■ 課題 1 ■
本文について、次の問いにそれぞれ答えよ。
(a) 筆者が、今や人類の最大の挑戦課題だとしているものは何か。
(b) 水温上昇は、各海域で何を招いているとされているか。
(c) 日本で急速な過疎化が始まったとされている場所はどこか。
■ 課題 2 ■
本文のうち「森の世紀が始まりました (最終回)」から「活への復帰さえ予感させます。」までの部分を、一字一句変えずに書き写せ。

■ 本文 ■
________

森の世紀が始まりました (最終回)
── 夢、 トマトの木の森(5) ──
日本樹木種子研究所所長・東北大学名誉教授 江刺洋司
今や人類の最大の挑戦課題は、地球温暖化阻止です。従来は温暖化の悪役であった大気中のCO2濃度を下げる主役は森林と海洋でした。しかし、ガス溶解度の低下を招く水温上昇は、海洋の役割を低め、各海域で珊瑚の白化現象を招いています。となれば、自然界でのCO2吸収には、一時的貯留ではあっても、森林に期待せざるを得ません。しかし、その森林さえも膨張し続ける人類によって食料生産の場へ、更には化石燃料代替エネルギー生産の場へと転換・破壊され減り続けています。幸い日本では、人口は増大から減少に転じ、森林復元の場が開けつつあります。特に、急速な過疎化は中山間地から始まり、日本自体が古代に戻ったかのように、多くの動物達と人間の棲み分けも選択出来る時代を間近にしています。また、化石燃料の枯渇は、戦前のような木材を燃料とする生活への復帰さえ予感させます。

________

■ 項目の抜粋 ■
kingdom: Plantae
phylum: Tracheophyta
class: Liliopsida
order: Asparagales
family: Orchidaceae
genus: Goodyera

________

■ 解答 1 ■
(a) 地球温暖化阻止
(b) 珊瑚の白化現象
(c) 中山間地

■ 解答 2 ■
森の世紀が始まりました (最終回)
── 夢、 トマトの木の森(5) ──
日本樹木種子研究所所長・東北大学名誉教授 江刺洋司
今や人類の最大の挑戦課題は、地球温暖化阻止です。従来は温暖化の悪役であった大気中のCO2濃度を下げる主役は森林と海洋でした。しかし、ガス溶解度の低下を招く水温上昇は、海洋の役割を低め、各海域で珊瑚の白化現象を招いています。となれば、自然界でのCO2吸収には、一時的貯留ではあっても、森林に期待せざるを得ません。しかし、その森林さえも膨張し続ける人類によって食料生産の場へ、更には化石燃料代替エネルギー生産の場へと転換・破壊され減り続けています。幸い日本では、人口は増大から減少に転じ、森林復元の場が開けつつあります。特に、急速な過疎化は中山間地から始まり、日本自体が古代に戻ったかのように、多くの動物達と人間の棲み分けも選択出来る時代を間近にしています。また、化石燃料の枯渇は、戦前のような木材を燃料とする生活への復帰さえ予感させます。